▶ _WHAT IS EXPECTED_
Beneath this line is the data. Output exactly the lines from the line with "9: (762, 325, 1.99)" to the line with "33: (785, 251, 2.03)", both ends included, and nothing more.

Collected data entries
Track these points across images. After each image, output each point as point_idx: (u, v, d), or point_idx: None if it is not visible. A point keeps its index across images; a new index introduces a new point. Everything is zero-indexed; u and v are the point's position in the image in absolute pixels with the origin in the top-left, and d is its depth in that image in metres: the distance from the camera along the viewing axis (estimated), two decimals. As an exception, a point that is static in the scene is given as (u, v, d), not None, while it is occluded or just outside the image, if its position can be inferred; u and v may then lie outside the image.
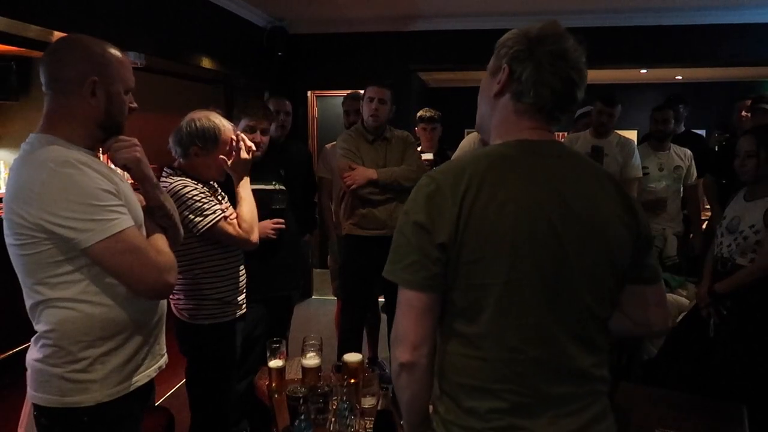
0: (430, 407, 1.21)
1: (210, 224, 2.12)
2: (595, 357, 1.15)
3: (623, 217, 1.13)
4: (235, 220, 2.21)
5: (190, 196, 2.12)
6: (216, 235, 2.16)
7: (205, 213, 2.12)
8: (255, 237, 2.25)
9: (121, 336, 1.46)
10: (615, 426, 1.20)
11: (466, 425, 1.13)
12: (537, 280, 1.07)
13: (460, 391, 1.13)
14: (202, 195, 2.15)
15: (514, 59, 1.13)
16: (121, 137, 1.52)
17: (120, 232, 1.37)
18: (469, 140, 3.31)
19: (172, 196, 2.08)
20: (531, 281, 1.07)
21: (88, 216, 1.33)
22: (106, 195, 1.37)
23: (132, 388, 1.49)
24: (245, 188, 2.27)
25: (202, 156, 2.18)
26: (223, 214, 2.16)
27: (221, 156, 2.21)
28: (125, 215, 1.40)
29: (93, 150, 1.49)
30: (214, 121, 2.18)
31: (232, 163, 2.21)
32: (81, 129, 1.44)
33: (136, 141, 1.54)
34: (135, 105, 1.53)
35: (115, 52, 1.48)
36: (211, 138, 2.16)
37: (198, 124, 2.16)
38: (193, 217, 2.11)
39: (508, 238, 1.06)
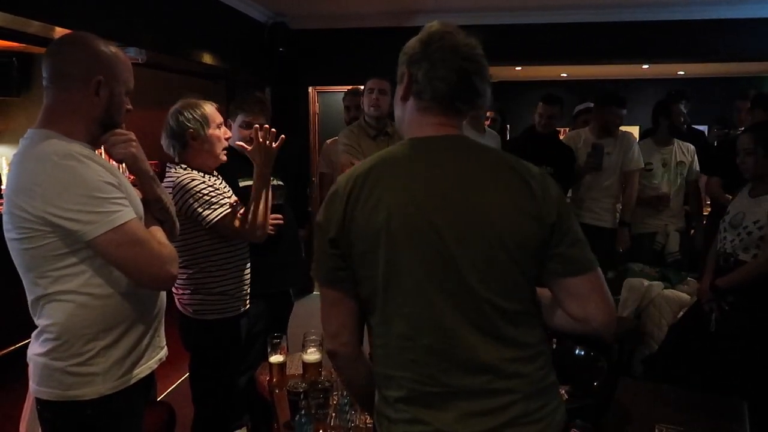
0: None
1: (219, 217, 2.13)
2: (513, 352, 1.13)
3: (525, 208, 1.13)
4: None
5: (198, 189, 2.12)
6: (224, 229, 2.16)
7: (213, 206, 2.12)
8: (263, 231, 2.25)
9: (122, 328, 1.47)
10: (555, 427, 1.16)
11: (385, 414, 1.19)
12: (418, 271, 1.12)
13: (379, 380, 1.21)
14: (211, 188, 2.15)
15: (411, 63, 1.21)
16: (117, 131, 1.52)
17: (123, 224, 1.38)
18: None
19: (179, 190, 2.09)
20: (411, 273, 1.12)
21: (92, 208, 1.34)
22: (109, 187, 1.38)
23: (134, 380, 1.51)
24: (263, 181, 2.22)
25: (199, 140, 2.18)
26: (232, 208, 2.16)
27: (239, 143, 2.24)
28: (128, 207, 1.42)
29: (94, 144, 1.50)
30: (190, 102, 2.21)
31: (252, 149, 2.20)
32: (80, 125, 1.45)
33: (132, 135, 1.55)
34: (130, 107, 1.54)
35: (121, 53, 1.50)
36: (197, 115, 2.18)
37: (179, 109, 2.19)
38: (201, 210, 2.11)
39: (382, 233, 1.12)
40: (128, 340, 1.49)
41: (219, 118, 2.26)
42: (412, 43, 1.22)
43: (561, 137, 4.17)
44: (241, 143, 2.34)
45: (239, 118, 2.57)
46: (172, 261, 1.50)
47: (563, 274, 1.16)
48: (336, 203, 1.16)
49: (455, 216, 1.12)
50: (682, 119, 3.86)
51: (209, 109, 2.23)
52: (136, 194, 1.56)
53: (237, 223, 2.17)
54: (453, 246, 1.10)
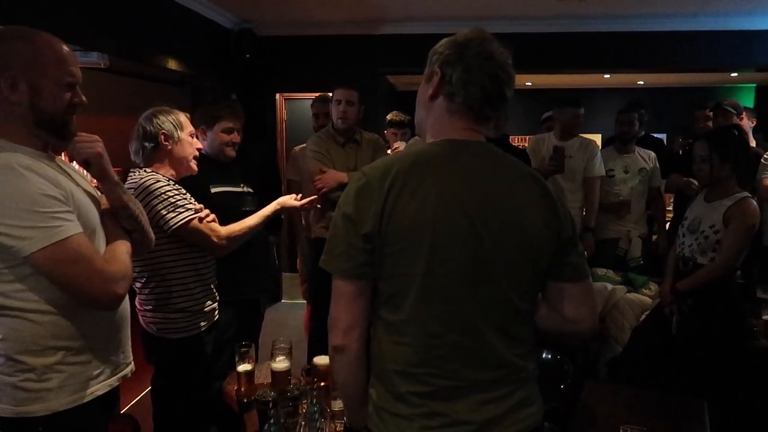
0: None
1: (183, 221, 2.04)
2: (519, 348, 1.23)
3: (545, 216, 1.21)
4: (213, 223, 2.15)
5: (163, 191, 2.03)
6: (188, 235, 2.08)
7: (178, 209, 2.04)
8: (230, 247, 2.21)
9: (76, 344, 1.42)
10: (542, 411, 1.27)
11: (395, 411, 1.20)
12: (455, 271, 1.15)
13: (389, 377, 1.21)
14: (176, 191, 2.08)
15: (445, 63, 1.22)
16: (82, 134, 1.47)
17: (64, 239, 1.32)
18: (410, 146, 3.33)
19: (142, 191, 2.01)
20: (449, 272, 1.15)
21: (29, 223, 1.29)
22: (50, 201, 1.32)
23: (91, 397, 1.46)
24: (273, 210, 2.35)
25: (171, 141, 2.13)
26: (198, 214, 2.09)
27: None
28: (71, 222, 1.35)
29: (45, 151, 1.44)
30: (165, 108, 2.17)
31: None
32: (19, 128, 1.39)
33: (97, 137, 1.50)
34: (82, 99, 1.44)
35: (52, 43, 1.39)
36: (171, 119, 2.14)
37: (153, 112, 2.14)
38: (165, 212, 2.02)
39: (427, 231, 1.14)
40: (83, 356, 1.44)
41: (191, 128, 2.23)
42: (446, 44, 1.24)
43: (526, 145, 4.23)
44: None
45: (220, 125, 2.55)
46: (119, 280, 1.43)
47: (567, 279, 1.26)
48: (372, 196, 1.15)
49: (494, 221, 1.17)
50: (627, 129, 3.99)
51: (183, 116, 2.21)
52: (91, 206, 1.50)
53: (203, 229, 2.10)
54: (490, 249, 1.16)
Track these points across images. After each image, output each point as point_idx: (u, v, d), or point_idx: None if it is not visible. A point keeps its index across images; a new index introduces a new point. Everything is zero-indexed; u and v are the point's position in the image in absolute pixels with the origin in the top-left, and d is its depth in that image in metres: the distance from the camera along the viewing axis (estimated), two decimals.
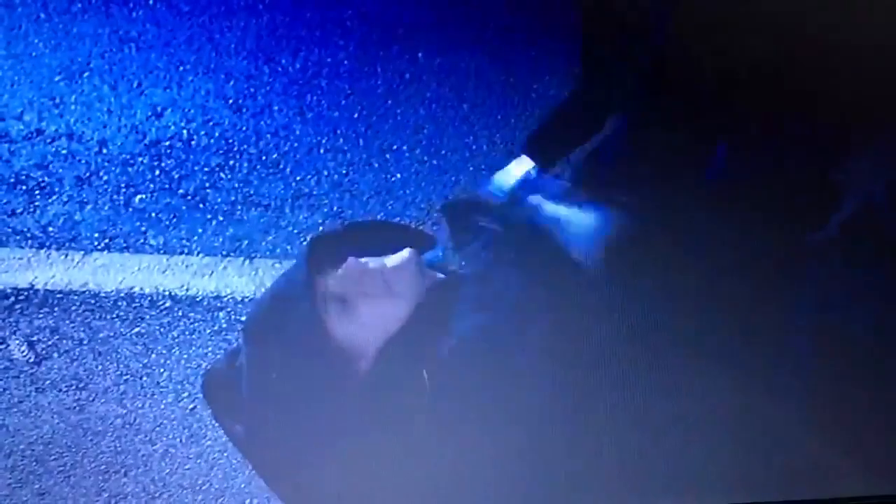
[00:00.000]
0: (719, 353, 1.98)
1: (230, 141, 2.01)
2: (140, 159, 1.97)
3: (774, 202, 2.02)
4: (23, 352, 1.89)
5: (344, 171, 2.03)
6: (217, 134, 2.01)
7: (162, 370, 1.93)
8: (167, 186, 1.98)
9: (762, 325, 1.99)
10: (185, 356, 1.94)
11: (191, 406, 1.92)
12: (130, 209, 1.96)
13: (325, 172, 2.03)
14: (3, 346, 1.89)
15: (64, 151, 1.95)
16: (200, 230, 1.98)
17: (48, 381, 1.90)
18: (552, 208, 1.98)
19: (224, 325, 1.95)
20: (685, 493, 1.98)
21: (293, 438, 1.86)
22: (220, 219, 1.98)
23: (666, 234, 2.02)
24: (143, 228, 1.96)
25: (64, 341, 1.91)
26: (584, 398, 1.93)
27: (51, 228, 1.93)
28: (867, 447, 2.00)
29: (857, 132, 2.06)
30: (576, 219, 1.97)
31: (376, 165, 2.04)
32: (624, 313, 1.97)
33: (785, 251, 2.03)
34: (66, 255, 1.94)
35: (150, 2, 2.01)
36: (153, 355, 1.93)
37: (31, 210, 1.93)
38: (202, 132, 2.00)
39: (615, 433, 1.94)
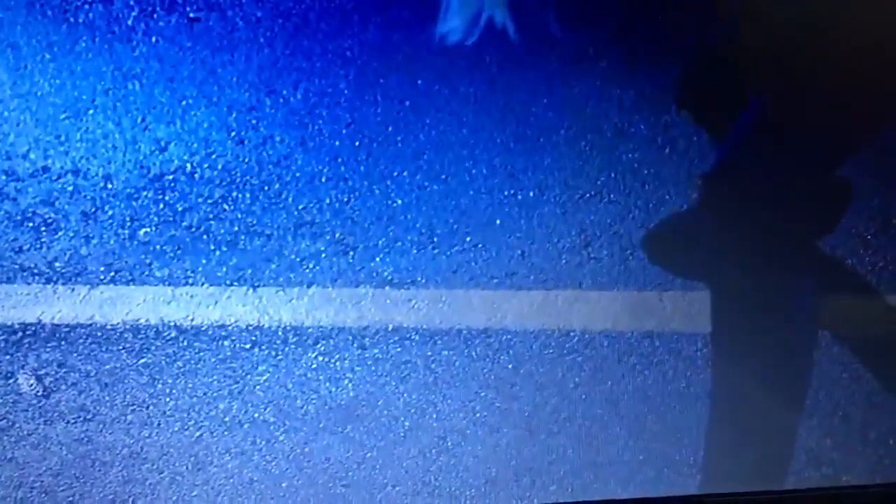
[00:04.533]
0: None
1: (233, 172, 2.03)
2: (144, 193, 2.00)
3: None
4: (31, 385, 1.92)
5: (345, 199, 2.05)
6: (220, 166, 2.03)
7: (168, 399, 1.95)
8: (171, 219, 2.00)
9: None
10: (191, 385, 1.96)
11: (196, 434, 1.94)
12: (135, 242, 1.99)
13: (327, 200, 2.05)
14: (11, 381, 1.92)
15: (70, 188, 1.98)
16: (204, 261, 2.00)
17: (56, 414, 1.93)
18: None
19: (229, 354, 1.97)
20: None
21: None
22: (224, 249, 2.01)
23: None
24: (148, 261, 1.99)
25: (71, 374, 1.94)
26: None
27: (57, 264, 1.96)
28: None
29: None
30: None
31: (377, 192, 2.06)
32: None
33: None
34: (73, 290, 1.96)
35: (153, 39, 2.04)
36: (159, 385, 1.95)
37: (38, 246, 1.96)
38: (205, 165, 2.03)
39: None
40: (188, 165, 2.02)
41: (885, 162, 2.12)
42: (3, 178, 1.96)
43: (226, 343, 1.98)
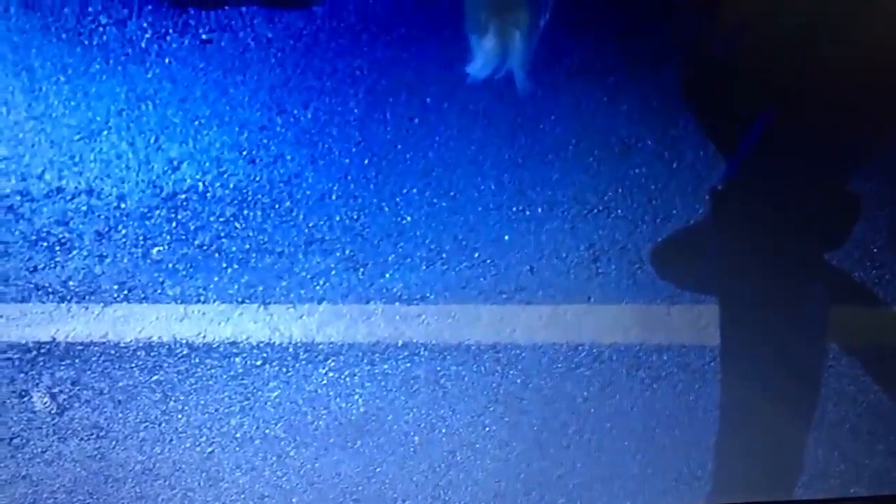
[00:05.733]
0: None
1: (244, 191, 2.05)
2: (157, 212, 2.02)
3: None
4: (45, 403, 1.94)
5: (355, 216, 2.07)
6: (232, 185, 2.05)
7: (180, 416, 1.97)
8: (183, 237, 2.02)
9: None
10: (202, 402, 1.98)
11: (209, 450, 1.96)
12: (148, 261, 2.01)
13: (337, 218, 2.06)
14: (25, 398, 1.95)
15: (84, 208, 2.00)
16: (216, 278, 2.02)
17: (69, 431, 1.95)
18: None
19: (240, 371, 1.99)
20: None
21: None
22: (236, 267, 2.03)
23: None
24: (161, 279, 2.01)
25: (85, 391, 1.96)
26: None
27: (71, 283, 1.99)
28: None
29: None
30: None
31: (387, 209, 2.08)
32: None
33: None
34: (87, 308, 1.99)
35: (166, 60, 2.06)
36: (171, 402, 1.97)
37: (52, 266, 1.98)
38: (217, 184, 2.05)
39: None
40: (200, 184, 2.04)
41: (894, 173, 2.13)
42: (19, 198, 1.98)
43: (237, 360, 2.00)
--
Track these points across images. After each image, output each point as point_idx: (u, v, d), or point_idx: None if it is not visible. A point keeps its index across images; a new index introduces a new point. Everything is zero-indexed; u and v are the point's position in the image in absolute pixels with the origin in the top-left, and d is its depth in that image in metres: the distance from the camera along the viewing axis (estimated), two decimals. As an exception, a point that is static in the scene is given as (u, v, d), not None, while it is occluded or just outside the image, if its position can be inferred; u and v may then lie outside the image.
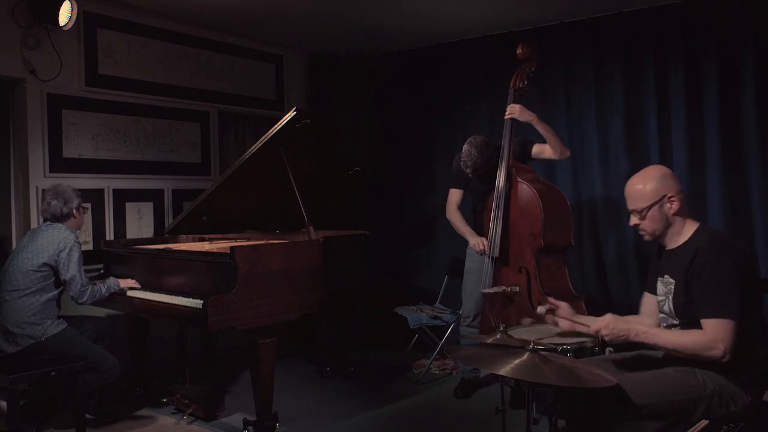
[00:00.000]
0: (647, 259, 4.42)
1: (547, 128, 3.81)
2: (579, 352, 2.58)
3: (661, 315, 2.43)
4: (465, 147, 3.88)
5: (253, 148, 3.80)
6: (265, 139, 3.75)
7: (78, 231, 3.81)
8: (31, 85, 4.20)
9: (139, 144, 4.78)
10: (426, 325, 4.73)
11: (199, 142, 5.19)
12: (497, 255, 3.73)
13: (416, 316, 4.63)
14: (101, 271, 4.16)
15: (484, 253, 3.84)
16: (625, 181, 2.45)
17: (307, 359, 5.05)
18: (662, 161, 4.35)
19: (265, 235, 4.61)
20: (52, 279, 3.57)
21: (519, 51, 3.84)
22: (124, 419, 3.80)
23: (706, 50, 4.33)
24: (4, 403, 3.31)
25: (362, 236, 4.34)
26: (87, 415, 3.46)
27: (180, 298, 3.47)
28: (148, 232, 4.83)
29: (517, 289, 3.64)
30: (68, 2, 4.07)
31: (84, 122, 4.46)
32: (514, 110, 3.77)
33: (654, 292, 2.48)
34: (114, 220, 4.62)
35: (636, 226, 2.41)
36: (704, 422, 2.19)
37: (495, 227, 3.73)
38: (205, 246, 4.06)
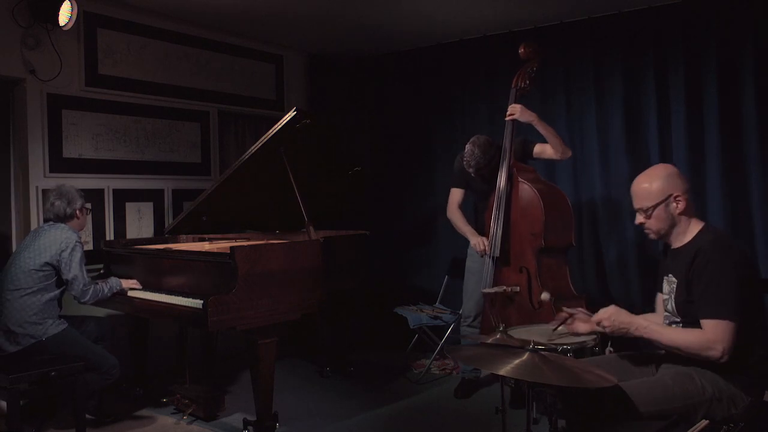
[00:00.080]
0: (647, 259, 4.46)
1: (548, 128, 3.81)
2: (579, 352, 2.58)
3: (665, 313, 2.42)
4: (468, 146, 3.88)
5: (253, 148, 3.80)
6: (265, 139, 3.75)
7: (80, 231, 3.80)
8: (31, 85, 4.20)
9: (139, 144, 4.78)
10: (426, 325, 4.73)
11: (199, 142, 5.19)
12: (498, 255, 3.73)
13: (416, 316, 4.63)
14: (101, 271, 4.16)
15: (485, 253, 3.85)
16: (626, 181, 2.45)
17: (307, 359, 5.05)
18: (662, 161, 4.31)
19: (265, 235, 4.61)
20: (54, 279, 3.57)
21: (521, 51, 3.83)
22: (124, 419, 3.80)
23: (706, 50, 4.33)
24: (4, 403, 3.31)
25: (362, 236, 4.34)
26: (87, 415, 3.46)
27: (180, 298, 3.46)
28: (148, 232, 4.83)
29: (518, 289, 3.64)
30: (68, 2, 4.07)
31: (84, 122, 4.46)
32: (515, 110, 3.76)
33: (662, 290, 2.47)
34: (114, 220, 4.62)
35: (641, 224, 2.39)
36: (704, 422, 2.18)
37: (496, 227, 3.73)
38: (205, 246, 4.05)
--
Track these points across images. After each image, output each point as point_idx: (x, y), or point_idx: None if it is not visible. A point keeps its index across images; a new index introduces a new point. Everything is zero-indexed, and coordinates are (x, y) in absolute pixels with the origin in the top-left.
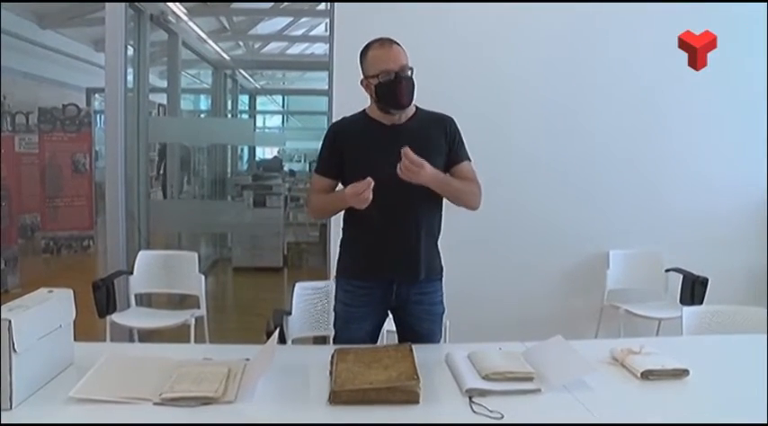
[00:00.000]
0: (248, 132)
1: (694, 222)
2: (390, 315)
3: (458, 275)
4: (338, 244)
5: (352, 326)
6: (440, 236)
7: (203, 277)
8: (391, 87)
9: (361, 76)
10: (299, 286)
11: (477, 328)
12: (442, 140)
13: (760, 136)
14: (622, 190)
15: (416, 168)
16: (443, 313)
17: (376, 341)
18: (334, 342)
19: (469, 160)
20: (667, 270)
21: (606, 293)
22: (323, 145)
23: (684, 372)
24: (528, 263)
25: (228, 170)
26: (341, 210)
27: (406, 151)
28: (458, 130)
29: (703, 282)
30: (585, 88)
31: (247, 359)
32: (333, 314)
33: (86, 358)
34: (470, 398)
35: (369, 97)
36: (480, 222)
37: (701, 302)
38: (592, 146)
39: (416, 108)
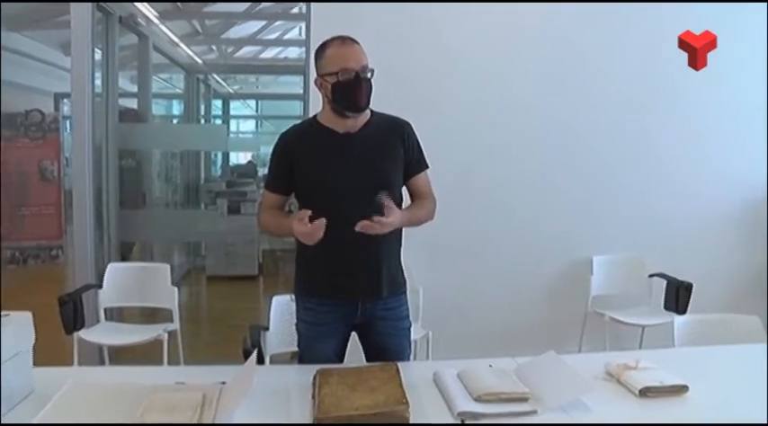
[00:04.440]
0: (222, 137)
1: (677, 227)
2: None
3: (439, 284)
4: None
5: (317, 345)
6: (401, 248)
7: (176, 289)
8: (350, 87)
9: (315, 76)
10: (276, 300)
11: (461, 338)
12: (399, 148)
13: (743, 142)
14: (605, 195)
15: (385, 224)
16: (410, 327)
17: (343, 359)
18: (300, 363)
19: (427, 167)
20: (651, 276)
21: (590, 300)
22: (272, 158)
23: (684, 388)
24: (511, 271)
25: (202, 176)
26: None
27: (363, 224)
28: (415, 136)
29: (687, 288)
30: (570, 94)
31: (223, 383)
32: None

▶ _RESULT FOR THIS EXERCISE_
9: (762, 325, 1.99)
10: (185, 356, 1.94)
11: (191, 406, 1.92)
12: (130, 209, 1.96)
13: (325, 172, 2.03)
14: (3, 346, 1.89)
15: (64, 151, 1.95)
16: (200, 230, 1.98)
17: (48, 381, 1.90)
18: (552, 208, 1.98)
19: (224, 325, 1.95)
20: (685, 493, 1.98)
21: (293, 438, 1.86)
22: (220, 219, 1.98)
23: (666, 234, 2.02)
24: (143, 228, 1.96)
25: (64, 341, 1.91)
26: (584, 398, 1.93)
27: (51, 228, 1.93)
28: (867, 447, 2.00)
29: (857, 132, 2.06)
30: (576, 219, 1.97)
31: (376, 165, 2.04)
32: (624, 313, 1.97)
33: (785, 251, 2.03)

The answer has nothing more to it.